Somehow all this ugliness is easier to appreciate in a book. When we're reading, it doesn't make us wince or cringe as we do when it's thrust upon us visually and abruptly.

It's also hard to accept the story as evolving on screen. Characters in the film seem to be going through their paces as outlined for them. They have their happy moments, their outbursts and their meltdowns when it's time for them to do so. Perhaps the script should have concentrated on fewer characters, fewer incidents, and worked on developing some depth, so we would more naturally accept the motivations for their actions.

Old-style fakery

Then there's the climactic riot. As viewed through Tod's eyes in the novel, mixed with his artistic vision of the burning of Los Angeles, the scenes are apocalyptic. Somehow in the movie they're kind of corny.

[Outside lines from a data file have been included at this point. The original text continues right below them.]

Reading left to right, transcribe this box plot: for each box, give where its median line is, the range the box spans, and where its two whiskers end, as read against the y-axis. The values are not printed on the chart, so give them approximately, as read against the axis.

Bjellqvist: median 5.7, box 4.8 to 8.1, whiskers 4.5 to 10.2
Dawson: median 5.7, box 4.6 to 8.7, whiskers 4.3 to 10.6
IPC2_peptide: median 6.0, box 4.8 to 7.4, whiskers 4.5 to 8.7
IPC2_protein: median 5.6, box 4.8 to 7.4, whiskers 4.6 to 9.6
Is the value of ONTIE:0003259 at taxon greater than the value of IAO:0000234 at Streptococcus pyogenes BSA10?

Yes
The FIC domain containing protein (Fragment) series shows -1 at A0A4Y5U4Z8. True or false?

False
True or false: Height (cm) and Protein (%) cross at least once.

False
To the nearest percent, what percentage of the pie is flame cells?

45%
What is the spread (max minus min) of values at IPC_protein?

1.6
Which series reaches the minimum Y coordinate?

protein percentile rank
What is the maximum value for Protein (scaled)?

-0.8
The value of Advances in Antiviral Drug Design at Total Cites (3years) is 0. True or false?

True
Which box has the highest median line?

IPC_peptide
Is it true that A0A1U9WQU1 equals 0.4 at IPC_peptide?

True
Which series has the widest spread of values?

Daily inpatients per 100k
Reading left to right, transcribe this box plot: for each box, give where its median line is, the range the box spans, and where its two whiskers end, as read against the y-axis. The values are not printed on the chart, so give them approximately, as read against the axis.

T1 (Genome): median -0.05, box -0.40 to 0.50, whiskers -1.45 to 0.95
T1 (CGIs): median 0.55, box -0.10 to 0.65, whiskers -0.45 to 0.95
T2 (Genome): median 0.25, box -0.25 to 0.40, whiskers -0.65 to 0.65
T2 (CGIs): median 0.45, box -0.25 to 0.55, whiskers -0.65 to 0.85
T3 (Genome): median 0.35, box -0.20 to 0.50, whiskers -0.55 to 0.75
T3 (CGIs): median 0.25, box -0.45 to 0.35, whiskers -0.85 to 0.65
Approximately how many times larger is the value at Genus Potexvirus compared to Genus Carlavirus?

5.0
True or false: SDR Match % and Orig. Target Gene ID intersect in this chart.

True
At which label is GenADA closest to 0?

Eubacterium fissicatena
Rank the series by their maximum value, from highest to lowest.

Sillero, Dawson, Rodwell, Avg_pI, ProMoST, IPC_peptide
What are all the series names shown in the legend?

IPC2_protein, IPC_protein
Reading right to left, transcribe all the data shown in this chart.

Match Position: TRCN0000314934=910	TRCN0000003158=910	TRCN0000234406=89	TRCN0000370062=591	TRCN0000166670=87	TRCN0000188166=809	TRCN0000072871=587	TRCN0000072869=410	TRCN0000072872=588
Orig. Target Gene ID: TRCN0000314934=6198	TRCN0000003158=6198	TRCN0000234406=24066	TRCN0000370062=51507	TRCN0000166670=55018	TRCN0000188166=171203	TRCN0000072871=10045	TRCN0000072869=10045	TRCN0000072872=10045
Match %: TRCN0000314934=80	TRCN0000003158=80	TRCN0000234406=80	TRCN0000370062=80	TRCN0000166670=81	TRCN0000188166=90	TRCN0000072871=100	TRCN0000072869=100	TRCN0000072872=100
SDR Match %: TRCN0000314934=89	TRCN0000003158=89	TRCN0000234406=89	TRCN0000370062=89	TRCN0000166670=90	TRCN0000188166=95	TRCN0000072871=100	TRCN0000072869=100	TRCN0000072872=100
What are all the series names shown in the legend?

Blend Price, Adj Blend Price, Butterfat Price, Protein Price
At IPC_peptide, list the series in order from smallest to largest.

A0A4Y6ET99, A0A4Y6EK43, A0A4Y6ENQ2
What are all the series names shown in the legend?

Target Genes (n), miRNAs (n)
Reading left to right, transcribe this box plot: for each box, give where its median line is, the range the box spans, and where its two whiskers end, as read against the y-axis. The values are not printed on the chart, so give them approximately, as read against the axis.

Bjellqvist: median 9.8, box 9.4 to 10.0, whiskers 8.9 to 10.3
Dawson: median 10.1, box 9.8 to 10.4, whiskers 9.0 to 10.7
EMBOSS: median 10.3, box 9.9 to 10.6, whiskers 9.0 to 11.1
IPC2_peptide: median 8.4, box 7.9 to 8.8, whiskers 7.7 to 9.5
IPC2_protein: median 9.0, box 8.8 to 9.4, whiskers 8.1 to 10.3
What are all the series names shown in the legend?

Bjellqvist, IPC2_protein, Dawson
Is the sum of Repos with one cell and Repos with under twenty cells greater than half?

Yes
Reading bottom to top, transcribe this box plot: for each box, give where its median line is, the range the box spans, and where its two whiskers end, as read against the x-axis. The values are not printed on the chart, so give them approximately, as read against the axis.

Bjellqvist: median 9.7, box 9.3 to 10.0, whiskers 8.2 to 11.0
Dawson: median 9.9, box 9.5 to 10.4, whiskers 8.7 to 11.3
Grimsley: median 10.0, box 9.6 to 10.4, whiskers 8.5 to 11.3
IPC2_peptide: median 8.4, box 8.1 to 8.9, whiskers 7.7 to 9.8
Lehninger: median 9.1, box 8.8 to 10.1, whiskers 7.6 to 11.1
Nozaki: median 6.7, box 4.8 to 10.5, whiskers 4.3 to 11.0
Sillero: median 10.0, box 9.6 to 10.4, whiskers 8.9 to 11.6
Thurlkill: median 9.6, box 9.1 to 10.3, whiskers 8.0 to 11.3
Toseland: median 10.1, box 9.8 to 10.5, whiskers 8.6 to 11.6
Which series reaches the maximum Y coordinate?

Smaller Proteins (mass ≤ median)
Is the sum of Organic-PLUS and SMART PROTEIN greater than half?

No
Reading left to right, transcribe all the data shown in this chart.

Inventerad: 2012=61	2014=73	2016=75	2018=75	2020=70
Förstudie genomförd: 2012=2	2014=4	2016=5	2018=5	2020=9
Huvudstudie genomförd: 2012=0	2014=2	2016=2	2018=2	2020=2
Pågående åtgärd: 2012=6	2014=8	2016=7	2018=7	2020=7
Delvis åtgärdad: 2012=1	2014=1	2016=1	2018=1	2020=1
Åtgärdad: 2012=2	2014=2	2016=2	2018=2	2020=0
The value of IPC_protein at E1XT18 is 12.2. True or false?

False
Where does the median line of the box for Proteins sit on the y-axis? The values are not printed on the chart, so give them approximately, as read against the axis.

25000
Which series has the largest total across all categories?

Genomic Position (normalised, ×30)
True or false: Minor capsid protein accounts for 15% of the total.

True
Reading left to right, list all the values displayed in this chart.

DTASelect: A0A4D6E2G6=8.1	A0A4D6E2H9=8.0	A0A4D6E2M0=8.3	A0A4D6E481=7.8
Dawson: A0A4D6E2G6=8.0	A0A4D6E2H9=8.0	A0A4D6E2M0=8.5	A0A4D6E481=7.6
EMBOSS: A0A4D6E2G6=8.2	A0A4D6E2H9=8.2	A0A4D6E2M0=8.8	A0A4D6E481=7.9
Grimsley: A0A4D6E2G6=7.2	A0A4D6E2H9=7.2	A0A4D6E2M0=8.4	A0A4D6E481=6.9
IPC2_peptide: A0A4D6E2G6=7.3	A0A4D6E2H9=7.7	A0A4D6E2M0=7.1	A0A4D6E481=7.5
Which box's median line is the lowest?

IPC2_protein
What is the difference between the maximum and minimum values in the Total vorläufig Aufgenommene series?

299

Corny for a 1975 production. For a 1940s audience, such scenes as they are filmed here would be horrifying. But we've seen real riots since then and this does not look like any of them. Amid the rampaging mob, the insertion of drawn people from Tod's artwork is also pretentious. This all looks like an old Hollywood kind of fakery, just what The Day of the Locust is supposed to be exposing. (Wait a second, could it be that director John Schlesinger is purposely presenting an implausible finale to the movie to underline the novel's critique of Hollywood unreality? Naaah.)

This is one of the parts of the novel translated almost literally into cinema. The rest of the film is about fifty-fifty—about half following Nathanael West's novel closely, and about half modifying scenes drastically or creating entirely new scenes. And there's no rule for which approach works best. Some of the faithful scenes work brilliantly and some don't. Same with the more original segments.

The writer and director are to be commended for this attempt to adapt this one-of-a-kind novel. Whether following the book's text closely or wildly innovating, they seem to have been focused on getting across the spirit and the significance of West's written work in the film medium. For the most part successfully.

But at nearly two and a half hours though, The Day of the Locust could afford to drop some of the parts that drag, that don't contribute to the story, or that don't translate West's vision into cinematic terms.